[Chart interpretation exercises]
____________

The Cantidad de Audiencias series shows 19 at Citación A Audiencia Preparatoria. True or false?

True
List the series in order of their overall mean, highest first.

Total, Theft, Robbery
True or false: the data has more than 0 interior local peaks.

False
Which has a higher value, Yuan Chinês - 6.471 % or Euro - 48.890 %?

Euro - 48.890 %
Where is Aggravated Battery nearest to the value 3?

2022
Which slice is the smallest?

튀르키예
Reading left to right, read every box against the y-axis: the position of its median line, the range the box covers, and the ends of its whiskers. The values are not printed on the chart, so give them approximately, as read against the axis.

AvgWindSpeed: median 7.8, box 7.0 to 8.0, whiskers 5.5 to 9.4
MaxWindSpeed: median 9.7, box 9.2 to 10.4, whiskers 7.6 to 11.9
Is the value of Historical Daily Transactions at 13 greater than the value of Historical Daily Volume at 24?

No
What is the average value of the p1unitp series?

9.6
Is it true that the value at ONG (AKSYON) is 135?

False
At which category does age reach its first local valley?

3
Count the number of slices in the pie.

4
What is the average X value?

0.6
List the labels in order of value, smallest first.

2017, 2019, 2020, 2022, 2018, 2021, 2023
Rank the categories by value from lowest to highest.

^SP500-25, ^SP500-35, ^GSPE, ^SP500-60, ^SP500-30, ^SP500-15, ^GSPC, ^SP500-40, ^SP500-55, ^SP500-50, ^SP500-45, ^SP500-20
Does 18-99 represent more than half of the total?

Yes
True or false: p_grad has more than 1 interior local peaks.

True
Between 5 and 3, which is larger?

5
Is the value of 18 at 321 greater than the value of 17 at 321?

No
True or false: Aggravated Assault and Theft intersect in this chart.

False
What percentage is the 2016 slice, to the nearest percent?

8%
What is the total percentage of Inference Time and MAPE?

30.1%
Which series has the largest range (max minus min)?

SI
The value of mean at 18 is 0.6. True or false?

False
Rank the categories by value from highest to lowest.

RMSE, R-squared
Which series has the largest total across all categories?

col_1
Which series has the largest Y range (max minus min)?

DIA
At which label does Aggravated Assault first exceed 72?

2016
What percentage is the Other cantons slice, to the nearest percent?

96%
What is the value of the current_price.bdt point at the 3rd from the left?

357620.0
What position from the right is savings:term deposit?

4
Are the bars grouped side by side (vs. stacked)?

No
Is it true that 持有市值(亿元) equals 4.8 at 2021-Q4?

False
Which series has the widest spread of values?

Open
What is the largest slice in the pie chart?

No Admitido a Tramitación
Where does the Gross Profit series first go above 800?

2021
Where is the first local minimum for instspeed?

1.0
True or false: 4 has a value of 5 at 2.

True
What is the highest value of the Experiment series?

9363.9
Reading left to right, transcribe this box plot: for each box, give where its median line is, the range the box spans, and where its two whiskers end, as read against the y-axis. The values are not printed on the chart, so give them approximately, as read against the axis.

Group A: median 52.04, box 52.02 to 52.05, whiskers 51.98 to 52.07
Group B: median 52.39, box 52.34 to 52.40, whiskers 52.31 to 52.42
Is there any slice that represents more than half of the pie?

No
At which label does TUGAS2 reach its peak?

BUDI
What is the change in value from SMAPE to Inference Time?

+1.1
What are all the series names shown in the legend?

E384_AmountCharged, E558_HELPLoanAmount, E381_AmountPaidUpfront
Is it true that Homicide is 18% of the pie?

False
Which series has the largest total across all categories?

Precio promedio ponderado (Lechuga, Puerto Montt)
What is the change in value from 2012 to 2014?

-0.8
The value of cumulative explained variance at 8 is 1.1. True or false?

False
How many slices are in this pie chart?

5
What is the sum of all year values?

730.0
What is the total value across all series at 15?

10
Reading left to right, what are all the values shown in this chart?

____________

* Exercise requirements *
Rewrite the listing above as a numbered list, leaving out the blank lines.

* Exercise response *
1. The Cantidad de Audiencias series shows 19 at Citación A Audiencia Preparatoria. True or false?
2. True
3. List the series in order of their overall mean, highest first.
4. Total, Theft, Robbery
5. True or false: the data has more than 0 interior local peaks.
6. False
7. Which has a higher value, Yuan Chinês - 6.471 % or Euro - 48.890 %?
8. Euro - 48.890 %
9. Where is Aggravated Battery nearest to the value 3?
10. 2022
11. Which slice is the smallest?
12. 튀르키예
13. Reading left to right, read every box against the y-axis: the position of its median line, the range the box covers, and the ends of its whiskers. The values are not printed on the chart, so give them approximately, as read against the axis.
14. AvgWindSpeed: median 7.8, box 7.0 to 8.0, whiskers 5.5 to 9.4
15. MaxWindSpeed: median 9.7, box 9.2 to 10.4, whiskers 7.6 to 11.9
16. Is the value of Historical Daily Transactions at 13 greater than the value of Historical Daily Volume at 24?
17. No
18. What is the average value of the p1unitp series?
19. 9.6
20. Is it true that the value at ONG (AKSYON) is 135?
21. False
22. At which category does age reach its first local valley?
23. 3
24. Count the number of slices in the pie.
25. 4
26. What is the average X value?
27. 0.6
28. List the labels in order of value, smallest first.
29. 2017, 2019, 2020, 2022, 2018, 2021, 2023
30. Rank the categories by value from lowest to highest.
31. ^SP500-25, ^SP500-35, ^GSPE, ^SP500-60, ^SP500-30, ^SP500-15, ^GSPC, ^SP500-40, ^SP500-55, ^SP500-50, ^SP500-45, ^SP500-20
32. Does 18-99 represent more than half of the total?
33. Yes
34. True or false: p_grad has more than 1 interior local peaks.
35. True
36. Between 5 and 3, which is larger?
37. 5
38. Is the value of 18 at 321 greater than the value of 17 at 321?
39. No
40. True or false: Aggravated Assault and Theft intersect in this chart.
41. False
42. What percentage is the 2016 slice, to the nearest percent?
43. 8%
44. What is the total percentage of Inference Time and MAPE?
45. 30.1%
46. Which series has the largest range (max minus min)?
47. SI
48. The value of mean at 18 is 0.6. True or false?
49. False
50. Rank the categories by value from highest to lowest.
51. RMSE, R-squared
52. Which series has the largest total across all categories?
53. col_1
54. Which series has the largest Y range (max minus min)?
55. DIA
56. At which label does Aggravated Assault first exceed 72?
57. 2016
58. What percentage is the Other cantons slice, to the nearest percent?
59. 96%
60. What is the value of the current_price.bdt point at the 3rd from the left?
61. 357620.0
62. What position from the right is savings:term deposit?
63. 4
64. Are the bars grouped side by side (vs. stacked)?
65. No
66. Is it true that 持有市值(亿元) equals 4.8 at 2021-Q4?
67. False
68. Which series has the widest spread of values?
69. Open
70. What is the largest slice in the pie chart?
71. No Admitido a Tramitación
72. Where does the Gross Profit series first go above 800?
73. 2021
74. Where is the first local minimum for instspeed?
75. 1.0
76. True or false: 4 has a value of 5 at 2.
77. True
78. What is the highest value of the Experiment series?
79. 9363.9
80. Reading left to right, transcribe this box plot: for each box, give where its median line is, the range the box spans, and where its two whiskers end, as read against the y-axis. The values are not printed on the chart, so give them approximately, as read against the axis.
81. Group A: median 52.04, box 52.02 to 52.05, whiskers 51.98 to 52.07
82. Group B: median 52.39, box 52.34 to 52.40, whiskers 52.31 to 52.42
83. Is there any slice that represents more than half of the pie?
84. No
85. At which label does TUGAS2 reach its peak?
86. BUDI
87. What is the change in value from SMAPE to Inference Time?
88. +1.1
89. What are all the series names shown in the legend?
90. E384_AmountCharged, E558_HELPLoanAmount, E381_AmountPaidUpfront
91. Is it true that Homicide is 18% of the pie?
92. False
93. Which series has the largest total across all categories?
94. Precio promedio ponderado (Lechuga, Puerto Montt)
95. What is the change in value from 2012 to 2014?
96. -0.8
97. The value of cumulative explained variance at 8 is 1.1. True or false?
98. False
99. How many slices are in this pie chart?
100. 5
101. What is the sum of all year values?
102. 730.0
103. What is the total value across all series at 15?
104. 10
105. Reading left to right, what are all the values shown in this chart?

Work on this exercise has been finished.